What’s puzzling is that earlier generations lived through far worse objective conditions: world wars, the Great Depression, much higher levels of violence, explicit legal discrimination, and existential Cold War threats. And yet, broad trust in institutions and belief in the system’s legitimacy were often higher than they are today.

So what explains this gap?

Is it:

  • changes in expectations rather than conditions?
  • the modern media and social media environment amplifying negativity?
  • rising economic precarity despite overall wealth?
  • loss of shared narratives and social cohesion?
  • the decline of collective institutions (unions, churches, civic orgs)?
  • or something deeper about meaning, identity, and modern life?

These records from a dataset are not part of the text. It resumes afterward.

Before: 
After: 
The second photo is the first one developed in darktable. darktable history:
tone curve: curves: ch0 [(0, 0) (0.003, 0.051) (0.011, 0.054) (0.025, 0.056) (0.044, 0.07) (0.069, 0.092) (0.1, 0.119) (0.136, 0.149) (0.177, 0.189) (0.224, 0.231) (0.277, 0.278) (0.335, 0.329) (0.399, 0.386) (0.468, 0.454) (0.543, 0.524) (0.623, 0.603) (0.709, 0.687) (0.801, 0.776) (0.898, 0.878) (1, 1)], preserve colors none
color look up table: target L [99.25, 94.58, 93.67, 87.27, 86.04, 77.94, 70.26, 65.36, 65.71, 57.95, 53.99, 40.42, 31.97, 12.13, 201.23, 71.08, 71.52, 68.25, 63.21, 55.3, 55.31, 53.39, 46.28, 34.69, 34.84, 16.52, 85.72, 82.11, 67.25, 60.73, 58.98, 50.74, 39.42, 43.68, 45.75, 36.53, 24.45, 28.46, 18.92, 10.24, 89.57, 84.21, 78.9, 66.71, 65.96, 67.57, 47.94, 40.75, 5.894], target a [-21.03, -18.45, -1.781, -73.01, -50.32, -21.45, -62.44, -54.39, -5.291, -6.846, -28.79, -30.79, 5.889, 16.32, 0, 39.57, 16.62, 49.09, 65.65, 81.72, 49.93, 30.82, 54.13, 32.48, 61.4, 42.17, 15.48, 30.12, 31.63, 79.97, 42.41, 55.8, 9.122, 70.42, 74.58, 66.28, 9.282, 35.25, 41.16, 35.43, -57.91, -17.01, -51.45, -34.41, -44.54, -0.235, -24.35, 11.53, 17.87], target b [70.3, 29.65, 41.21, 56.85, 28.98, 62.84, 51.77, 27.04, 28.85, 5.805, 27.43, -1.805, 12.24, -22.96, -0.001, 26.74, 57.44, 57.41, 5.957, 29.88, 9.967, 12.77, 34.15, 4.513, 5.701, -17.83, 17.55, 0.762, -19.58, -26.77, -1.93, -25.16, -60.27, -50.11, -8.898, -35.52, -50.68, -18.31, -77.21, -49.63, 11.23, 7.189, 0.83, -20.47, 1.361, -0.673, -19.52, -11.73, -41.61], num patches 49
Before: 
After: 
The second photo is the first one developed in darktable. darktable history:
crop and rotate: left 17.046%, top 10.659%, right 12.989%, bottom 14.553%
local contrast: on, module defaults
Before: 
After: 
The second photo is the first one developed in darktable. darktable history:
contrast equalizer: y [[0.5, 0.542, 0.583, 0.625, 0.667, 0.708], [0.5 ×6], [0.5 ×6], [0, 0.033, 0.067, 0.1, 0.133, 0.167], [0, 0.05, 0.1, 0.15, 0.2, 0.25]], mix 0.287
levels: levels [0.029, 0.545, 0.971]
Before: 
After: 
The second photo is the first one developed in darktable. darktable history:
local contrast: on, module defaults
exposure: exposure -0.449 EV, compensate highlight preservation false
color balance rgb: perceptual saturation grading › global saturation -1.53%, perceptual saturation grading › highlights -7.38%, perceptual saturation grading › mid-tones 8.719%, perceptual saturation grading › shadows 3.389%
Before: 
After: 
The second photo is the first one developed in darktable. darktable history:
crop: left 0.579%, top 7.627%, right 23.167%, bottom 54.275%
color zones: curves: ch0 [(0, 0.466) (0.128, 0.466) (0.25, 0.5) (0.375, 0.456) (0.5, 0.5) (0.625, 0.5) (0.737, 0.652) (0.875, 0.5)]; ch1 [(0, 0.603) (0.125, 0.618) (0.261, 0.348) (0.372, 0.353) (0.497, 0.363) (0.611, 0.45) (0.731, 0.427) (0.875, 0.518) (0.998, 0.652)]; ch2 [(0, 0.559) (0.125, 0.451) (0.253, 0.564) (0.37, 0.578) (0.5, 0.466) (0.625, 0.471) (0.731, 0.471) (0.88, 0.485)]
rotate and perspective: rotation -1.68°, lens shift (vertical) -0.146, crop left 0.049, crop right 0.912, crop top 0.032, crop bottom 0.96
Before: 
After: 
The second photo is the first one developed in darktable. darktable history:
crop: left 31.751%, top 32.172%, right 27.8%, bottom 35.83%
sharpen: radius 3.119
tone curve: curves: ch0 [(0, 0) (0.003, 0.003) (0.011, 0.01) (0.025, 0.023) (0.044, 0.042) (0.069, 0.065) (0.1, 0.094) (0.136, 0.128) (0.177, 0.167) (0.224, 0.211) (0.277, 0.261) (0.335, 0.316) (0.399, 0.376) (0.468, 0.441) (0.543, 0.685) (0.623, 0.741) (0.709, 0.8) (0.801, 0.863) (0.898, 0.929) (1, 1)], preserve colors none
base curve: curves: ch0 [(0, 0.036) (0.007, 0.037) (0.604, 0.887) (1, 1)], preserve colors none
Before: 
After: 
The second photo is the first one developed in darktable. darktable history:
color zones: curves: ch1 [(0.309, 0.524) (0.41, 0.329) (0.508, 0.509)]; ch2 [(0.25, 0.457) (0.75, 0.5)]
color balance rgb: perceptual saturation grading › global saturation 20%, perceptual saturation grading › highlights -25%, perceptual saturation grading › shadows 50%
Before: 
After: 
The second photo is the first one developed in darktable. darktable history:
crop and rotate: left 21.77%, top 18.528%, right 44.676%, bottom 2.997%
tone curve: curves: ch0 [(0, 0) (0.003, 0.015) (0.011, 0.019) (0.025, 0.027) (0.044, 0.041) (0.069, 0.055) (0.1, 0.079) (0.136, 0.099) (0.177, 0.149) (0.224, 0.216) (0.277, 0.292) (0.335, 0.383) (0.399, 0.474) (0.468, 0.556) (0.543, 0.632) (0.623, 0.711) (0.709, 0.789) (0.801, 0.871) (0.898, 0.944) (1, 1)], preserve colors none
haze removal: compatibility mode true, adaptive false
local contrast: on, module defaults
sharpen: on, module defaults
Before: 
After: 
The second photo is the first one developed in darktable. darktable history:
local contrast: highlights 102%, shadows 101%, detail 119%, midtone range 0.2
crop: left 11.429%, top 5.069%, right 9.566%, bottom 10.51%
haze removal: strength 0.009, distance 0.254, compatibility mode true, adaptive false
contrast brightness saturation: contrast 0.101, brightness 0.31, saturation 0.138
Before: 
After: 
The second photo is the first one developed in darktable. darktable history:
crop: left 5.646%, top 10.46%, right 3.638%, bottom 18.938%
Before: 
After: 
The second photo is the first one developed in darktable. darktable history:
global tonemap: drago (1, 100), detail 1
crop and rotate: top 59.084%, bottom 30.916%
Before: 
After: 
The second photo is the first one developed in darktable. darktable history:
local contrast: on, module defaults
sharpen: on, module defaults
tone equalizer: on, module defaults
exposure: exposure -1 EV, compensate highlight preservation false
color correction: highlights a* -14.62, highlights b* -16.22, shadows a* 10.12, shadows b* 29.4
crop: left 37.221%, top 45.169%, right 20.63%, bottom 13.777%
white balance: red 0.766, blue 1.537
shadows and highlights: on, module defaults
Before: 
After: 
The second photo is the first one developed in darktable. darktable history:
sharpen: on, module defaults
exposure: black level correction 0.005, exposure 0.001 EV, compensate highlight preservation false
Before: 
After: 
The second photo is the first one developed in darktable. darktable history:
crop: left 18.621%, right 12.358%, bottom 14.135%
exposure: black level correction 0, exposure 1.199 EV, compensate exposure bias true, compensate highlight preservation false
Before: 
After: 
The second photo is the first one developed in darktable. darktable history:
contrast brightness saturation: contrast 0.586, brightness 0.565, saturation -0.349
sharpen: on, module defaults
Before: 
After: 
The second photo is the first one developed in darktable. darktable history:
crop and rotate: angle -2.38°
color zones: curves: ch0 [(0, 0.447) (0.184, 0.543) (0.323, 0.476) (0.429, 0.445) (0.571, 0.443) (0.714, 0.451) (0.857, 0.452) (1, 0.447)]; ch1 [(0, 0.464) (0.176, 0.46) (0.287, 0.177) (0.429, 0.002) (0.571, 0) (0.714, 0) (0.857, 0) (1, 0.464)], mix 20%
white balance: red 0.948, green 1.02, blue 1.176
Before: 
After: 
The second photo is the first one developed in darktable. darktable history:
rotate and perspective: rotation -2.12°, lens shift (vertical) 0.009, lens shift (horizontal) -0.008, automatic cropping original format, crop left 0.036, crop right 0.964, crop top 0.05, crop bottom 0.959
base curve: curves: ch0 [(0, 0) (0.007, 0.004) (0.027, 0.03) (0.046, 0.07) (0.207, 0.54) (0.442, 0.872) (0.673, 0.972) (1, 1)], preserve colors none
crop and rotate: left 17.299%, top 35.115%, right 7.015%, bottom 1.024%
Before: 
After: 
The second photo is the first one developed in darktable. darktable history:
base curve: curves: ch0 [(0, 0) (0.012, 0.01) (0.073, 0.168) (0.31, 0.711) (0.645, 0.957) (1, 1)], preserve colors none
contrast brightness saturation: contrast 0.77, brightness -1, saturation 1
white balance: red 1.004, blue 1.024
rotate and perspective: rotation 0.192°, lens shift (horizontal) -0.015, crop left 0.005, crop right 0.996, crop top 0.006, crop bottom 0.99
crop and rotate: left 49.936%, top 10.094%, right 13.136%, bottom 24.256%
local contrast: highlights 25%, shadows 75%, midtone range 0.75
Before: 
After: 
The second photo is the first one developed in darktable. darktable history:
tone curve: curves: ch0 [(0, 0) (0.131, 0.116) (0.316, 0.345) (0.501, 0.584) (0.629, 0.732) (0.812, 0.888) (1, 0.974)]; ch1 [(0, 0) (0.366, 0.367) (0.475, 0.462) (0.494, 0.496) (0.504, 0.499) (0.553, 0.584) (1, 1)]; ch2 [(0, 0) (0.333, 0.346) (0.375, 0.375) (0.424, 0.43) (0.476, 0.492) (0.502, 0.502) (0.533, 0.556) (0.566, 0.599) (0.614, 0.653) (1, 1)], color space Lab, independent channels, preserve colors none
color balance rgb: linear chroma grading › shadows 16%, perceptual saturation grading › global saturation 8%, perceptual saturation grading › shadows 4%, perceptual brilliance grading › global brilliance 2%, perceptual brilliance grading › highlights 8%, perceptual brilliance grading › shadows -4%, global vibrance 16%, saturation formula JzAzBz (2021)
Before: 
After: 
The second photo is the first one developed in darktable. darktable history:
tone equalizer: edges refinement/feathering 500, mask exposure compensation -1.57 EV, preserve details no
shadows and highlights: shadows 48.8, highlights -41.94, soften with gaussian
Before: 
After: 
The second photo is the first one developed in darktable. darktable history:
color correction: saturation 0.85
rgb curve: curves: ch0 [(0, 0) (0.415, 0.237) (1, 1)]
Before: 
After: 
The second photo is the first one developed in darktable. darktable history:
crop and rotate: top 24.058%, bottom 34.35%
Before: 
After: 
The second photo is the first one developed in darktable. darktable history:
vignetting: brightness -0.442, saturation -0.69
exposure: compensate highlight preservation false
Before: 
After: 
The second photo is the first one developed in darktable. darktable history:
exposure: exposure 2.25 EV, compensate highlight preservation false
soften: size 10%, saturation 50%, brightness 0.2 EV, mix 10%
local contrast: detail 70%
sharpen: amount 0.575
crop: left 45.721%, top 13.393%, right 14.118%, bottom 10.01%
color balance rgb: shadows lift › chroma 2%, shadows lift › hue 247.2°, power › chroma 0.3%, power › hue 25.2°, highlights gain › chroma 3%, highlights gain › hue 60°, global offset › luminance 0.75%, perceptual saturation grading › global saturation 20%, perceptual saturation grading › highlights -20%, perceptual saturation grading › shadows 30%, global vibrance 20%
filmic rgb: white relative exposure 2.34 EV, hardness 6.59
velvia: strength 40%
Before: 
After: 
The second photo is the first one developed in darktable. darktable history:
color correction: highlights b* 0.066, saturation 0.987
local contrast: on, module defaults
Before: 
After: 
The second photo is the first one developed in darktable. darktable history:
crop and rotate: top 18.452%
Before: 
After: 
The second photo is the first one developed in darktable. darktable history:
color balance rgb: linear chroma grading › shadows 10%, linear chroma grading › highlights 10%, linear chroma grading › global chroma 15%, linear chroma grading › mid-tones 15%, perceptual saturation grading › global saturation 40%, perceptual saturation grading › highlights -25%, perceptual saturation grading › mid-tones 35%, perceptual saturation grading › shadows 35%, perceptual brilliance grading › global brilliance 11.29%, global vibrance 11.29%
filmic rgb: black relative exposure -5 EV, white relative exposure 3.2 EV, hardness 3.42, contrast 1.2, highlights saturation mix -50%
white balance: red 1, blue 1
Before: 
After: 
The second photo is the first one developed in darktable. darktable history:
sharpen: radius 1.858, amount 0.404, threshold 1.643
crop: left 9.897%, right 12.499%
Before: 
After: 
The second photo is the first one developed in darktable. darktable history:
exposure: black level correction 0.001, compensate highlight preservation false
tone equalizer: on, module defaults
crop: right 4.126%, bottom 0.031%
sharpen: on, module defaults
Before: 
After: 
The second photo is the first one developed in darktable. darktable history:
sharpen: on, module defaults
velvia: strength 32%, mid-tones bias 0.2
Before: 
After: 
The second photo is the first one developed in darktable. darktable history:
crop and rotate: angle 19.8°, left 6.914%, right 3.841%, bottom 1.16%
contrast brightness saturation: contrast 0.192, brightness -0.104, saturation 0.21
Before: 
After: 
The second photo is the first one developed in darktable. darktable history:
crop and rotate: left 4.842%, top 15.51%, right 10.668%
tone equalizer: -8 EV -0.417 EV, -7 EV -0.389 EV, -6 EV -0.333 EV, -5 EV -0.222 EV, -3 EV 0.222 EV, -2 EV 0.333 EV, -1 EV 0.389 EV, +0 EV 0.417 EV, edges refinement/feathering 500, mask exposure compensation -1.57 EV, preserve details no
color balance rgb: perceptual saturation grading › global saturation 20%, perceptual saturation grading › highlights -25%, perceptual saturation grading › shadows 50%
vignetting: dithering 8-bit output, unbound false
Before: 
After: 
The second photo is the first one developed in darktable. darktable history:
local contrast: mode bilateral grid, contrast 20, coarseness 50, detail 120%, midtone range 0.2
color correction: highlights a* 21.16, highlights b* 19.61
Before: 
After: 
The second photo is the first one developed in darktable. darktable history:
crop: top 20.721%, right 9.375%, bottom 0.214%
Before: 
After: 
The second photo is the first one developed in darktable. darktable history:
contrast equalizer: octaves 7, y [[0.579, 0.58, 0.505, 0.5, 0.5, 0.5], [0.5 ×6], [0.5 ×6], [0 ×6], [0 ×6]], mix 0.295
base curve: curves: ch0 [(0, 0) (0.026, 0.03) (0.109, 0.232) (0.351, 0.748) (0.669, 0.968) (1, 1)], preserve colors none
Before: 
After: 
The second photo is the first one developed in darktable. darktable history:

I’m not arguing that things are “fine” or that real problems don’t exist — clearly they do. We still have Trumpism, SCOTUS controlled by corrupt conservatives on the bench, economic inequality and affordability issues, climate change, lost of abortion rights in various parts of the country, a lot of people losing their healthcare coverage, AI fears, etc. as major problems in our country. 

But I’m now genuinely curious why subjective dissatisfaction has grown even as objective conditions (and fairness) have improved on net.

Would love to hear how others here think about this paradox.